◆ **Collected data**:
- Opening Delimiter -
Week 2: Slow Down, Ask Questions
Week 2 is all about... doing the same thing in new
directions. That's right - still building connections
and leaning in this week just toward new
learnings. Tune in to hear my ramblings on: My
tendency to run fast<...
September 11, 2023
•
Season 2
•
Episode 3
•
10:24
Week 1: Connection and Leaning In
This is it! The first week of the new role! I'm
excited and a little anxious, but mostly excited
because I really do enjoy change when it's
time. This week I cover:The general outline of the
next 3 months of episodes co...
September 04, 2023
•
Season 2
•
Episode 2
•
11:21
- Closing Delimiter -
◆ **Instructions to follow**: Please return every line in the records that contains the word "September".

◆ **Exercise result**:
September 11, 2023
September 04, 2023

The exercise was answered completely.